The boy was identified as John Colclough, who lived with his widowed mother and two sisters in Garston. Suspicion immediately fell on a local publican called Mr Gerard, who had been seen shooting larks in the area that afternoon. 

A police constable named Benjamin Mytton called upon Gerard the following morning but he denied all knowledge of the incident. However that evening he presented himself to Mytton along with a young man named Leefe who had been shooting with him. Gerard admitted that Leefe was holding the gun as Gerard loaded it and it went off, with the boy falling dead instantly. Both men foolishly decided to take flight but now felt it was best to tell the full facts of the matter.

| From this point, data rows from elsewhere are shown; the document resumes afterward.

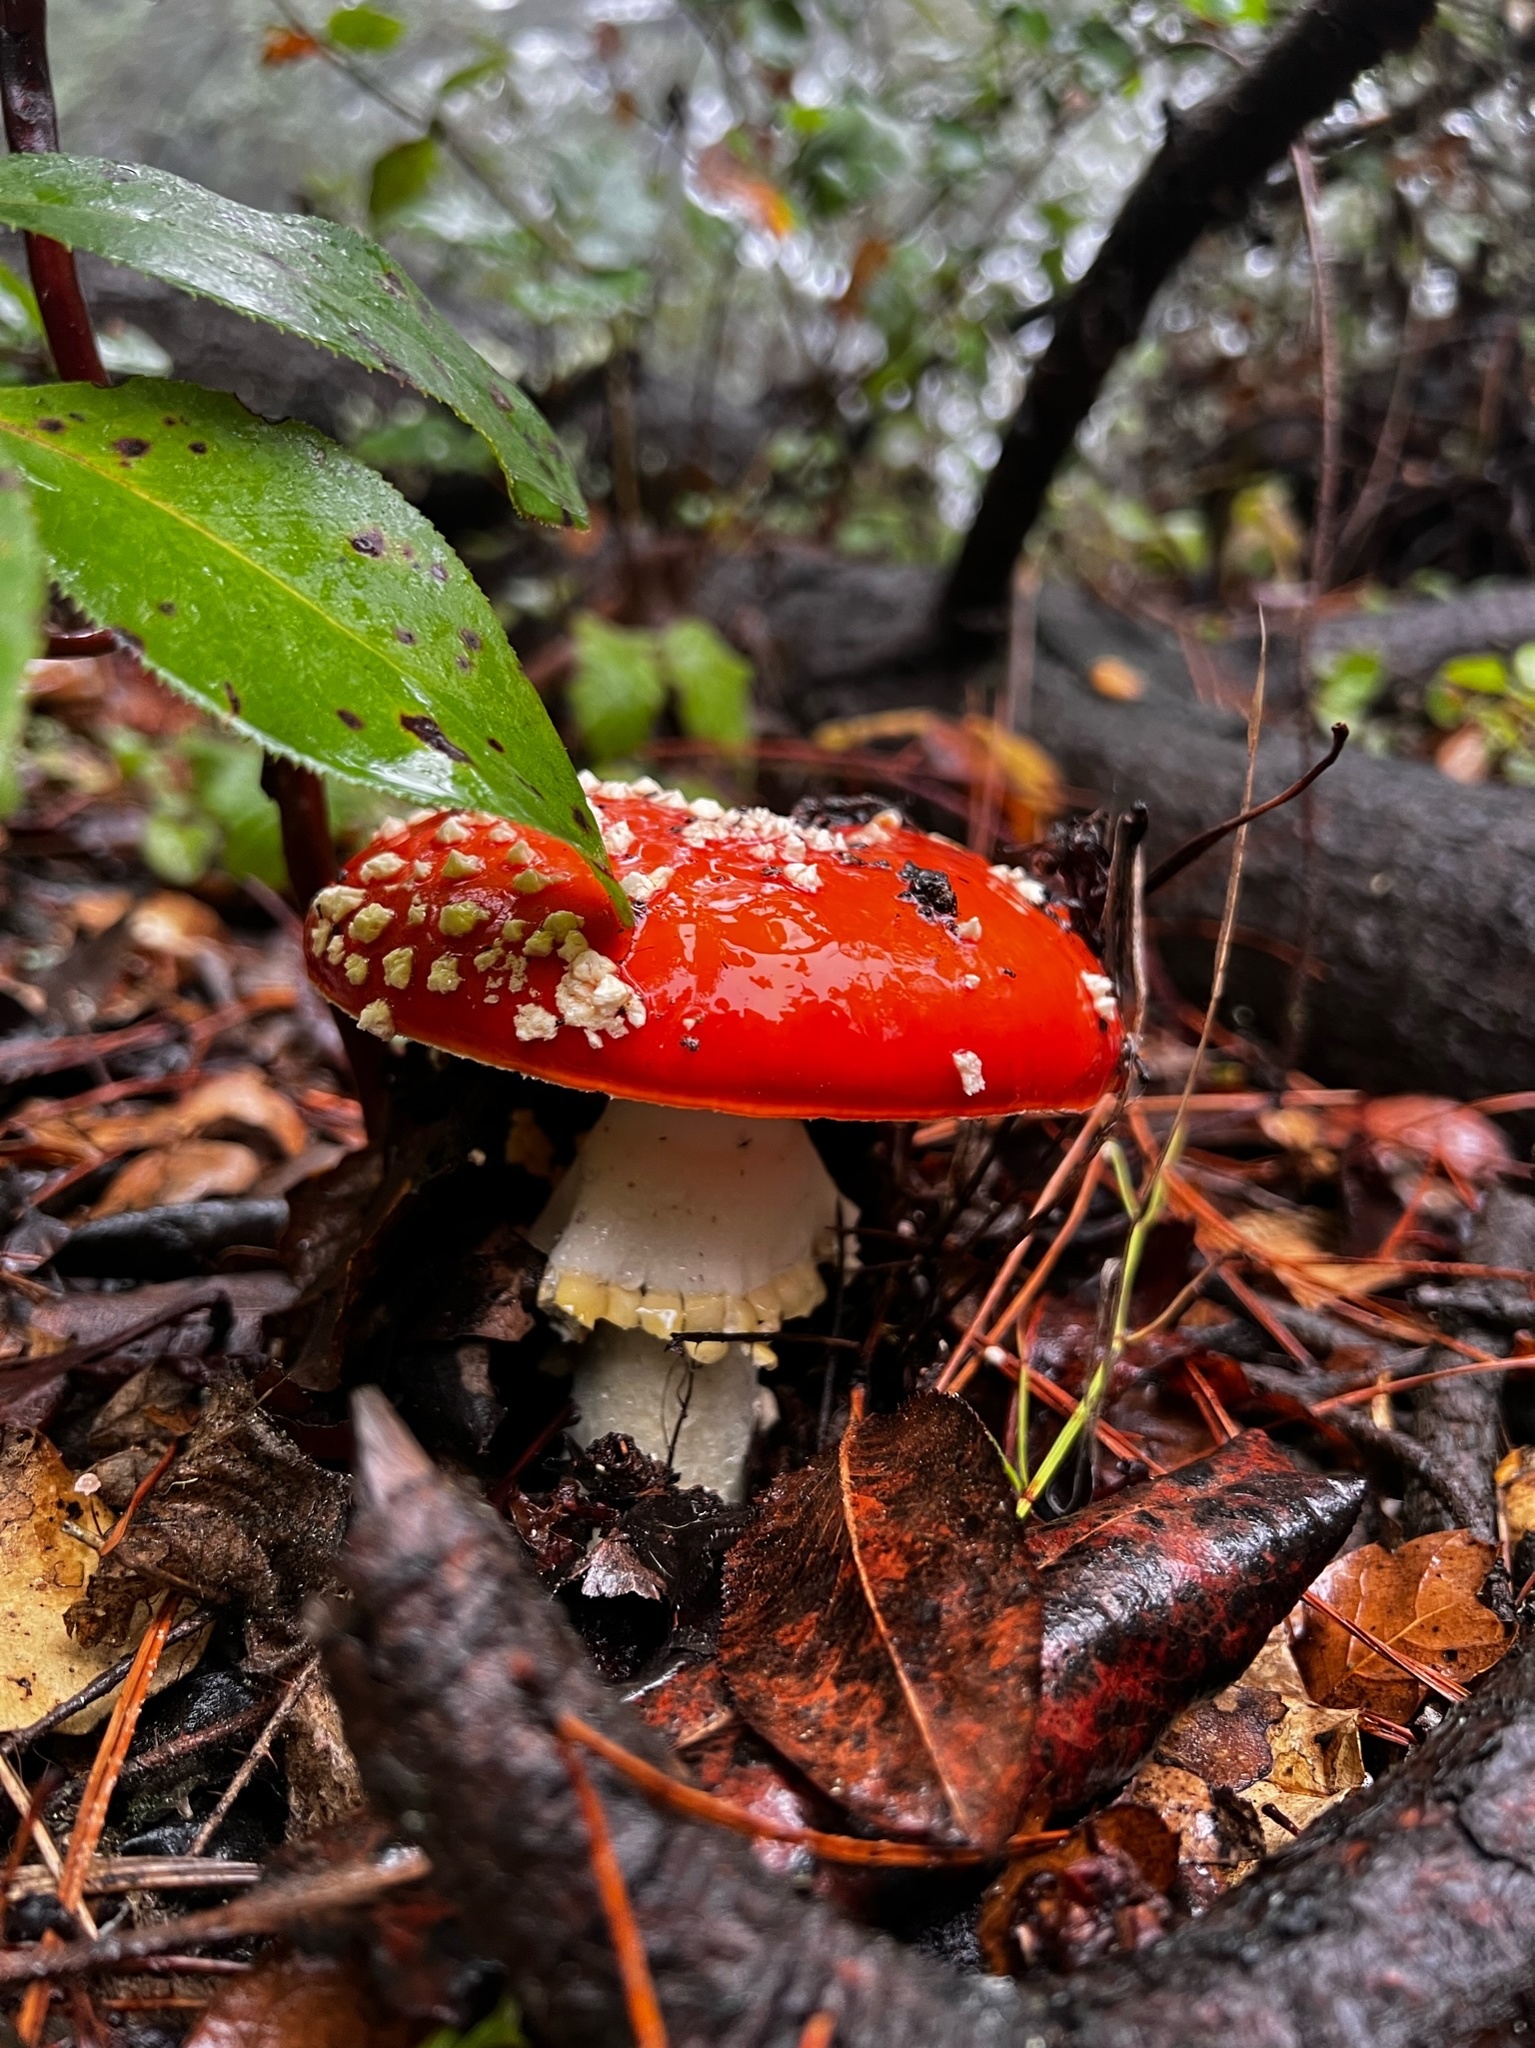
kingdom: Fungi
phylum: Basidiomycota
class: Agaricomycetes
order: Agaricales
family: Amanitaceae
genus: Amanita
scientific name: Amanita muscaria
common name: Fly agaric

Mytton took Leefe to the Chairman of the Watch Committee, Mr Tinne, who ordered that he be kept in custody until the following morning but to be treated kindly. At the inquest which was held at the Red Lion hotel in Garston, a verdict of 'Chance Medley' was returned and the coroner John Heyes condemned the practice of shooting small birds near to populous neighbourhoods.

Leefe was free to go but there was a dispute over the cost of keeping him in custody. Gerard complained to the superintendent, Mr Allen that Mytton wanted 21 shillings for keeping Leefe at his home instead of putting him in the village lock up. Allen said another constable was happy to put him up free of charge, but Mytton claimed he was drunk when he took Leefe there. Allen dismissed such a suggestion and ordered that Gerard only needed to pay five shillings to Mytton.

Gerard and Leefe then visited John's mother and offered her seventeen shillings to pay for burial expenses. She refused this as she did not want others to think she was accepting compensation for the loss of her son. She asked the Liverpool Mercury newspaper to clarify this, saying her husband was a gardener who had died about a year earlier and since then she had worked as a labourer in the fields and as a charwoman to make ends meet. The paper described her of respectable appearance and said that she was 'worthy of employment'.